- Is this a world generator?
- No. This is a map of how Multiloop stores the world a DM already has in play. Locations, Factions, Timeline, and Characters are record types with real fields; the page shows what they store and how they connect so a DM can keep them current without re-typing the session.
- Do I need all four primitives at once?
- No. Start with the one that changed. Most campaigns open with a handful of Locations and the Characters who live in them, pick up Factions when a named group starts pressuring the party, and pick up Timeline once the campaign is a few sessions in and the DM wants a handful of change-shaped rows to remember.
- What does Analysis touch, and what does it leave alone?
- Analysis proposes new Location, Faction, Timeline, and Character candidates from DM session notes and shared player notes, and it writes a faction membership when a new character arrives with a faction named. Existing Location, Faction, and Timeline edits stay manual. Supported Character updates can also be reviewed and approved. Analysis does not change statuses, place map pins, or promise silent background updates.
- How do I keep secrets out of the player-facing side?
- Every record has a share-safe side and a DM-only side. For locations and characters, record-level visibility plus DM notes and Secrets control the split. For factions, the known-to-the-party flag and DM notes carry it. The campaign share view also chooses which sections to include at the share level, so a DM can hide a whole module or just the private content inside each record.
- How is this different from a worldbuilding bible?
- A bible captures who the world is forever. This is the working layer underneath that bible: the places that changed this month, the factions that are pressuring the party right now, the timeline beats the DM will actually reference, and the NPCs still in play. Bible notes can live alongside it; the working layer is what keeps prep short.
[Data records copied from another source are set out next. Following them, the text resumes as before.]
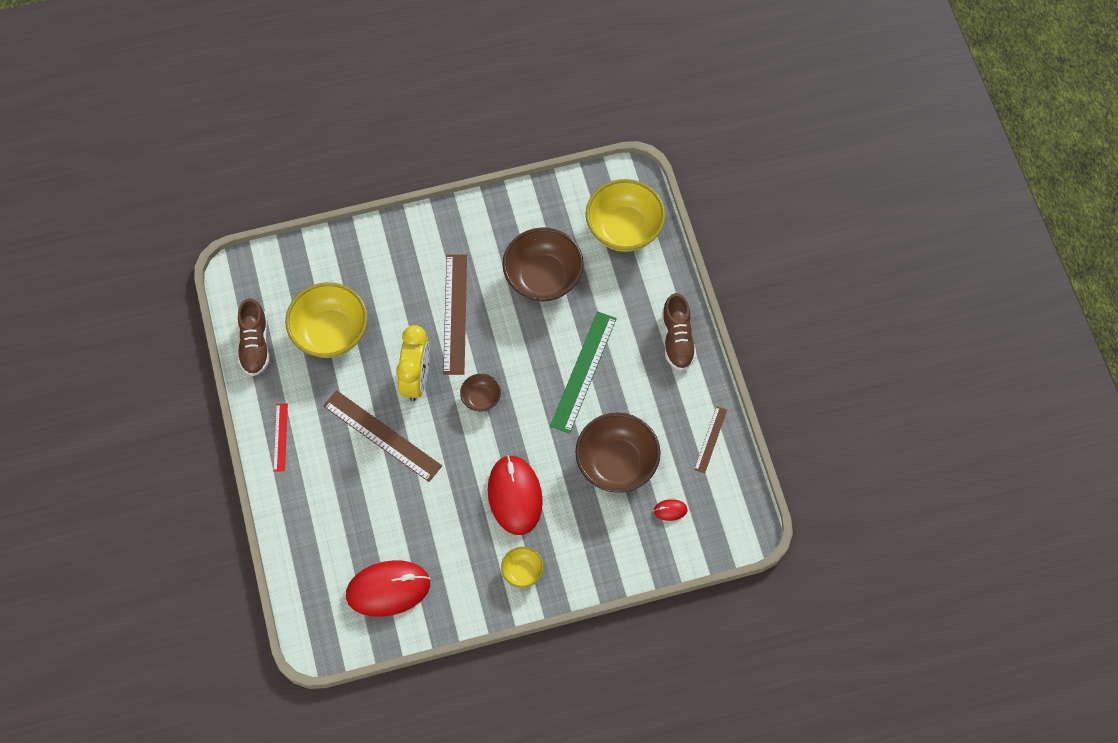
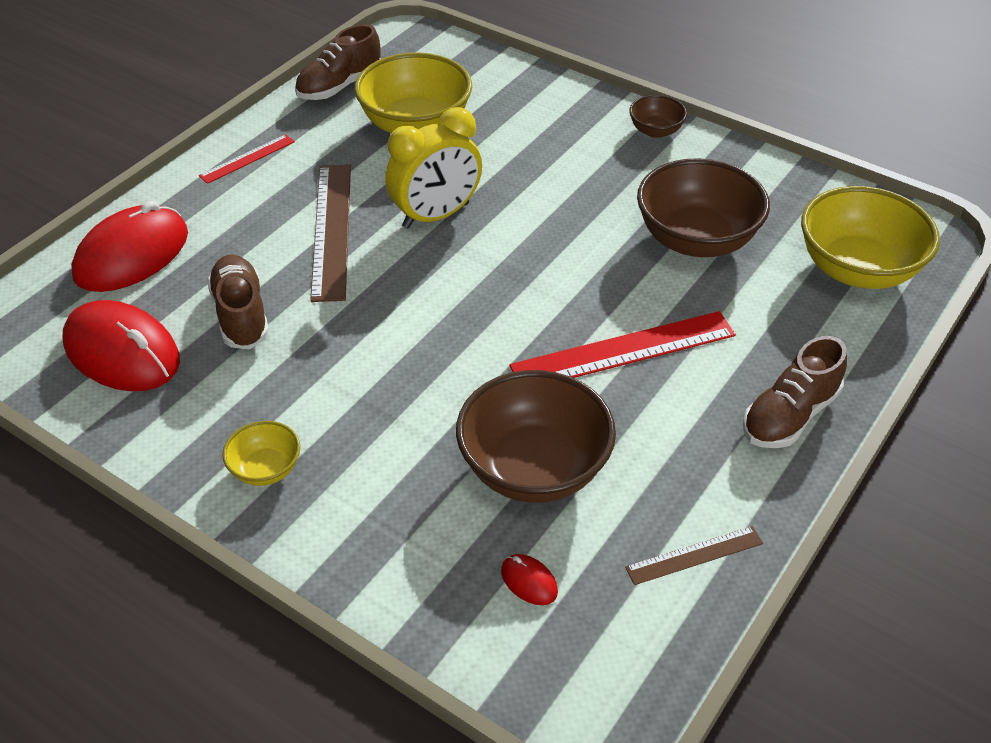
camera: 50 degrees right, 20 degrees down
(409, 519) = (241, 315): none -> brown shoe
(455, 314) = (555, 198): brown ruler -> none
(481, 398) = (474, 281): brown bowl -> brown bowl (655, 131)
(514, 496) = (373, 392): red mouse -> red mouse (132, 255)
(583, 371) = (623, 350): green ruler -> red ruler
- Can players contribute to world notes?
- Yes. Invite players with the right permissions and they can add session notes from their side of the table. Shared player notes are one of the signals Analysis reads when it proposes new records, so player-surfaced names flow into the same review queue a DM is already using.
- Does this work outside D&D?
- Yes. Pathfinder, Call of Cthulhu, Blades in the Dark, and most campaign-based tabletop RPGs use the same four primitives: the places the party walks through, the organizations squeezing them, the moments that changed the world, and the people in both. The structure is system-agnostic.